[Data extracted from a collection]

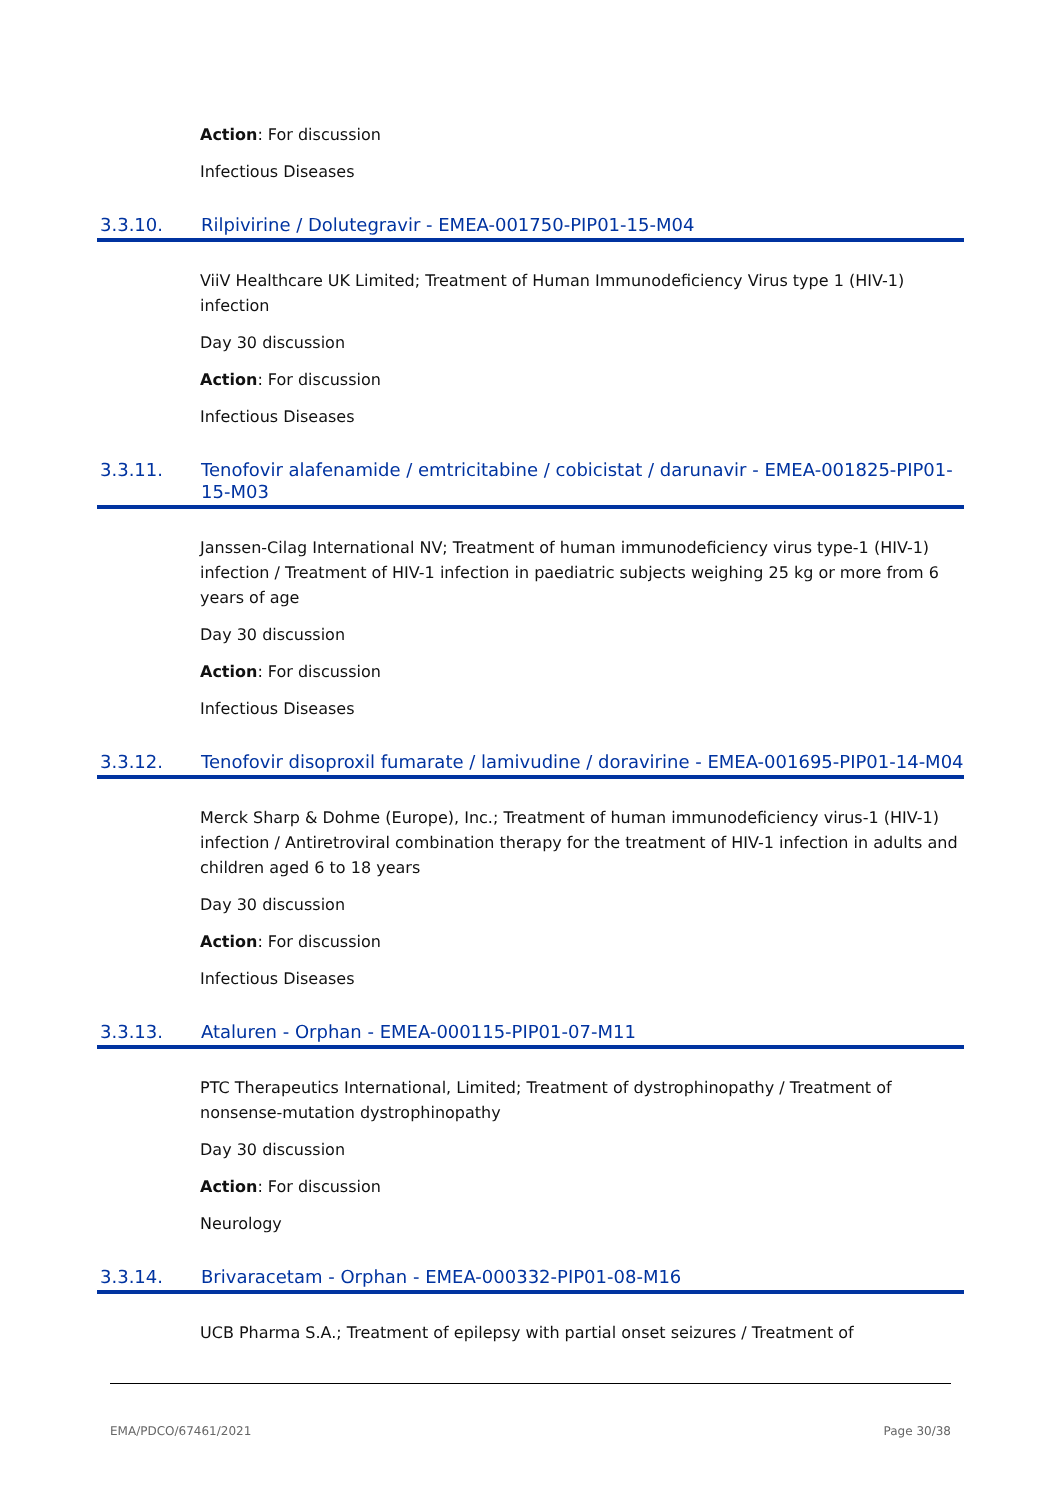Action: For discussion
Infectious Diseases
3.3.10. Rilpivirine / Dolutegravir - EMEA-001750-PIP01-15-M04
ViiV Healthcare UK Limited; Treatment of Human Immunodeficiency Virus type 1 (HIV-1) infection
Day 30 discussion
Action: For discussion
Infectious Diseases
3.3.11. Tenofovir alafenamide / emtricitabine / cobicistat / darunavir - EMEA-001825-PIP01-15-M03
Janssen-Cilag International NV; Treatment of human immunodeficiency virus type-1 (HIV-1) infection / Treatment of HIV-1 infection in paediatric subjects weighing 25 kg or more from 6 years of age
Day 30 discussion
Action: For discussion
Infectious Diseases
3.3.12. Tenofovir disoproxil fumarate / lamivudine / doravirine - EMEA-001695-PIP01-14-M04
Merck Sharp & Dohme (Europe), Inc.; Treatment of human immunodeficiency virus-1 (HIV-1) infection / Antiretroviral combination therapy for the treatment of HIV-1 infection in adults and children aged 6 to 18 years
Day 30 discussion
Action: For discussion
Infectious Diseases
3.3.13. Ataluren - Orphan - EMEA-000115-PIP01-07-M11
PTC Therapeutics International, Limited; Treatment of dystrophinopathy / Treatment of nonsense-mutation dystrophinopathy
Day 30 discussion
Action: For discussion
Neurology
3.3.14. Brivaracetam - Orphan - EMEA-000332-PIP01-08-M16
UCB Pharma S.A.; Treatment of epilepsy with partial onset seizures / Treatment of
EMA/PDCO/67461/2021 Page 30/38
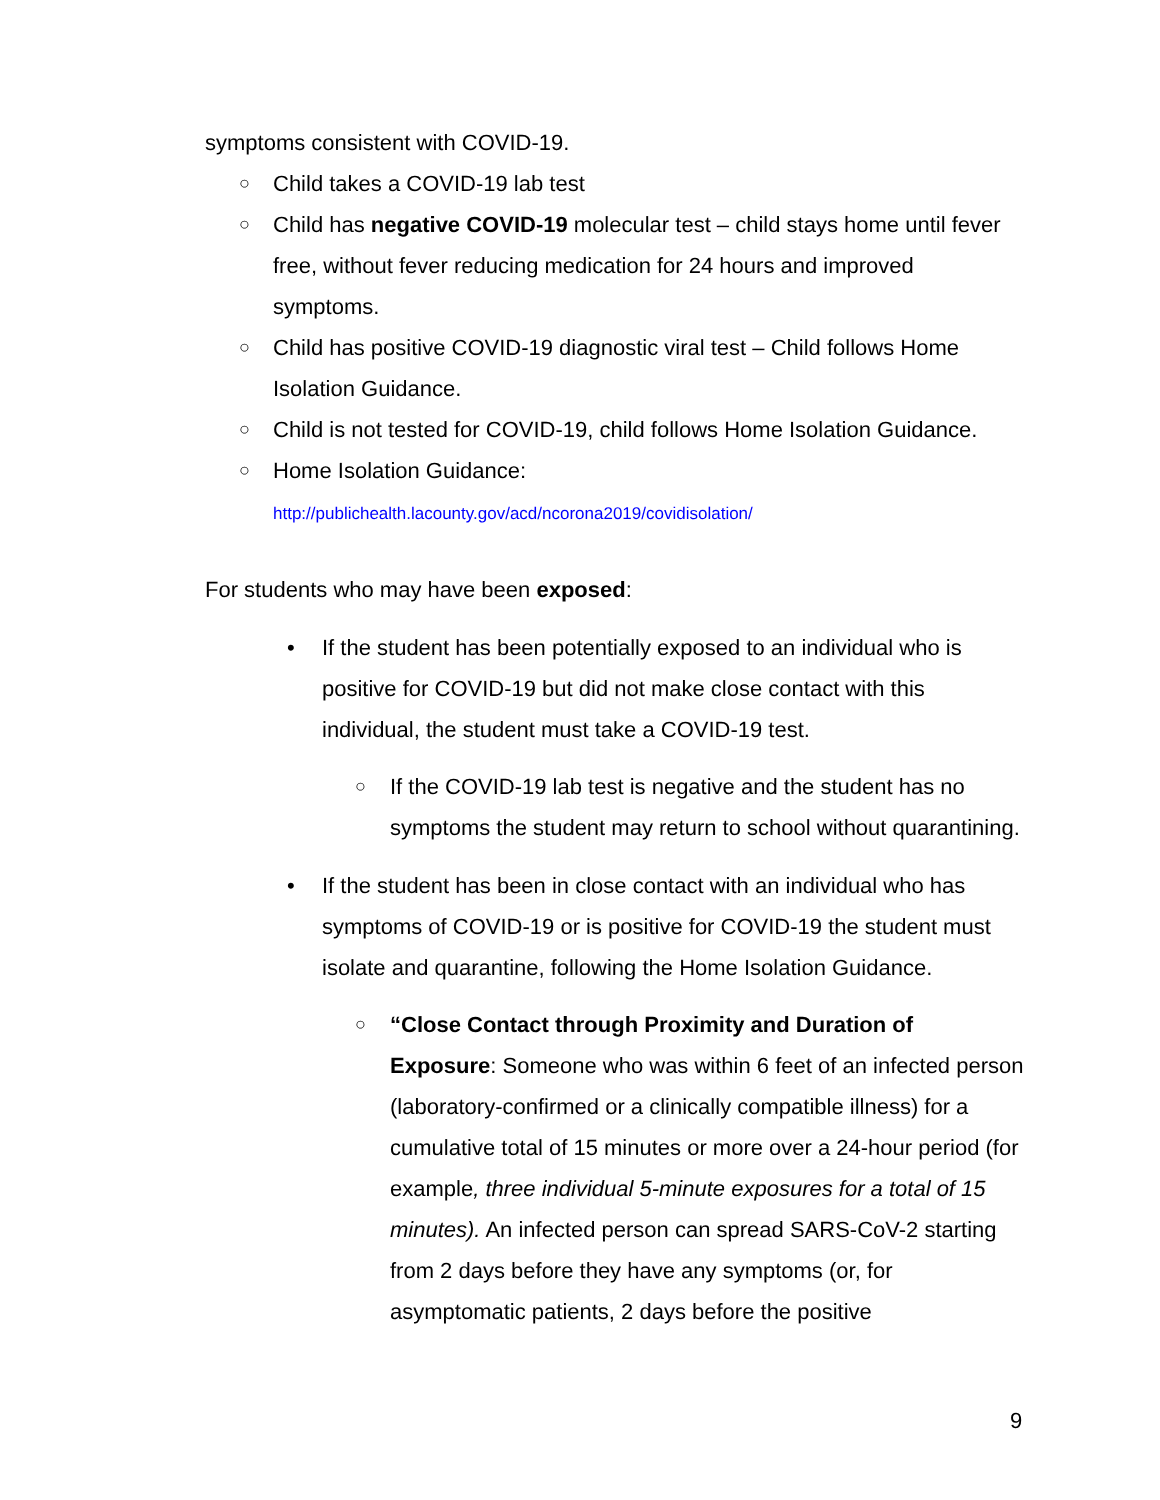symptoms consistent with COVID-19.
○ Child takes a COVID-19 lab test
○ Child has negative COVID-19 molecular test – child stays home until fever free, without fever reducing medication for 24 hours and improved symptoms.
○ Child has positive COVID-19 diagnostic viral test – Child follows Home Isolation Guidance.
○ Child is not tested for COVID-19, child follows Home Isolation Guidance.
○ Home Isolation Guidance:
http://publichealth.lacounty.gov/acd/ncorona2019/covidisolation/
For students who may have been exposed:
• If the student has been potentially exposed to an individual who is positive for COVID-19 but did not make close contact with this individual, the student must take a COVID-19 test.
○ If the COVID-19 lab test is negative and the student has no symptoms the student may return to school without quarantining.
• If the student has been in close contact with an individual who has symptoms of COVID-19 or is positive for COVID-19 the student must isolate and quarantine, following the Home Isolation Guidance.
○ “Close Contact through Proximity and Duration of Exposure: Someone who was within 6 feet of an infected person (laboratory-confirmed or a clinically compatible illness) for a cumulative total of 15 minutes or more over a 24-hour period (for example, three individual 5-minute exposures for a total of 15 minutes). An infected person can spread SARS-CoV-2 starting from 2 days before they have any symptoms (or, for asymptomatic patients, 2 days before the positive
9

• [WHAT NEEDS TO BE DONE]
Write out every line in the data that holds the string "Tenofovir".

• [REPLY]
3.3.11. Tenofovir alafenamide / emtricitabine / cobicistat / darunavir - EMEA-001825-PIP01-15-M03
3.3.12. Tenofovir disoproxil fumarate / lamivudine / doravirine - EMEA-001695-PIP01-14-M04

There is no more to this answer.